§ **Provided text**:
In connection with the Merger, one of the former MEA shareholders, Lubar Capital LLC (“Lubar”), received the right to nominate one individual for election to the Company’s board of directors. Accordingly, the Company’s board of directors increased the size of the board of directors and elected David Lubar as a director on January 22, 2008. Lubar will continue to retain its right to nominate one individual for so long as Lubar and its affiliates continue to maintain at least 75% of their aggregate initial ownership measured in number of equity securities of the Company and its affiliates.
Marshall Erdman & Associates, Inc. and certain of its affiliates (the “Merging Companies”) and the former holders of MEA shares have agreed to indemnify the Company, the Operating Partnership and their respective affiliates against certain liabilities and losses resulting from the breach of any representation and warranty made by the Merging Companies in the Merger Agreement or other transaction documents and/or any breach or non-fulfillment of any agreement or covenant of the Merging Companies contained in the Merger Agreement. The Merging Companies also have agreed to indemnify the Company, the Operating Partnership and their respective affiliates against certain pre-closing tax and other liabilities.

§ **Given instruction 1**:
Answer from the merger passage:
(a) On what date was David Lubar elected as a director?
(b) What share of their aggregate initial ownership must Lubar and its affiliates maintain to keep the nomination right?
(c) Besides the Merging Companies, who agreed to indemnify the Company and the Operating Partnership?
The records have no connection to the merger passage.

§ **The data**:
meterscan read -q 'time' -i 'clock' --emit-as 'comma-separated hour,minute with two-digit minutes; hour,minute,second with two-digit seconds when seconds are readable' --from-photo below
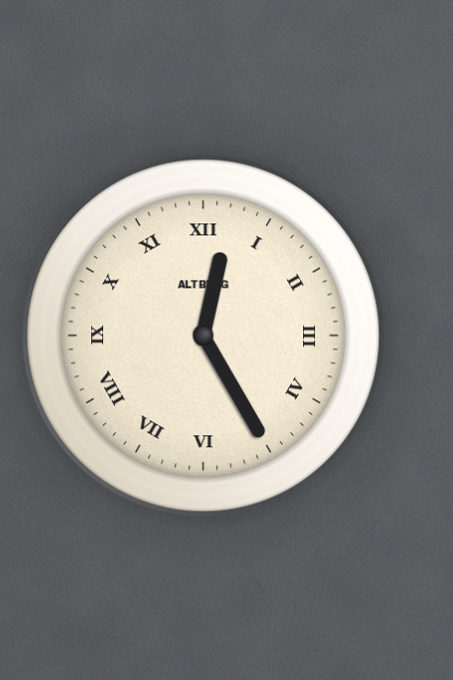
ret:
12,25
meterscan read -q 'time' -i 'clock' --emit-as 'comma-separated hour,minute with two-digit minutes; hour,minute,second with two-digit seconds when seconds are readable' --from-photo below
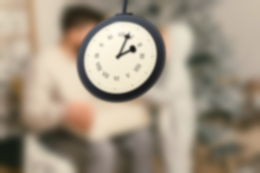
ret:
2,03
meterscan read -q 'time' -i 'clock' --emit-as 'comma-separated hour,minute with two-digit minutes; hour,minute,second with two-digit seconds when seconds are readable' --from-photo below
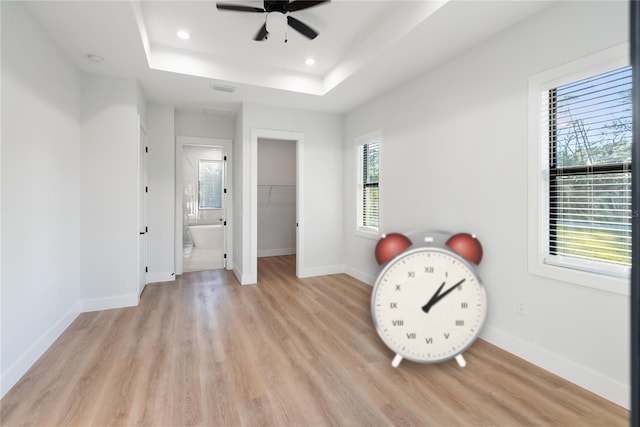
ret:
1,09
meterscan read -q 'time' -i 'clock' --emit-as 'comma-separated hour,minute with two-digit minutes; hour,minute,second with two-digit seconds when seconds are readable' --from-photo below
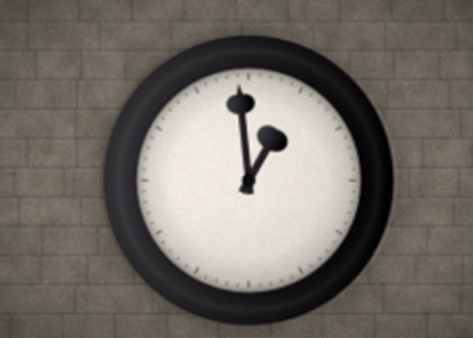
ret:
12,59
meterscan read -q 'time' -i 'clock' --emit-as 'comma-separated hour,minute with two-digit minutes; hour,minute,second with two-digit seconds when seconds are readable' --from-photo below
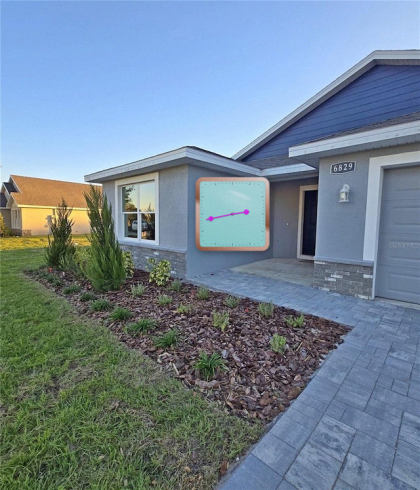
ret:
2,43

§ **Given instruction 2**: Copy every line of the records word for word, leaving out the pictures.

§ **Result 1**:
(a) January 22, 2008
(b) At least 75%
(c) The former holders of MEA shares

§ **Result 2**:
meterscan read -q 'time' -i 'clock' --emit-as 'comma-separated hour,minute with two-digit minutes; hour,minute,second with two-digit seconds when seconds are readable' --from-photo below
ret:
12,25
meterscan read -q 'time' -i 'clock' --emit-as 'comma-separated hour,minute with two-digit minutes; hour,minute,second with two-digit seconds when seconds are readable' --from-photo below
ret:
2,03
meterscan read -q 'time' -i 'clock' --emit-as 'comma-separated hour,minute with two-digit minutes; hour,minute,second with two-digit seconds when seconds are readable' --from-photo below
ret:
1,09
meterscan read -q 'time' -i 'clock' --emit-as 'comma-separated hour,minute with two-digit minutes; hour,minute,second with two-digit seconds when seconds are readable' --from-photo below
ret:
12,59
meterscan read -q 'time' -i 'clock' --emit-as 'comma-separated hour,minute with two-digit minutes; hour,minute,second with two-digit seconds when seconds are readable' --from-photo below
ret:
2,43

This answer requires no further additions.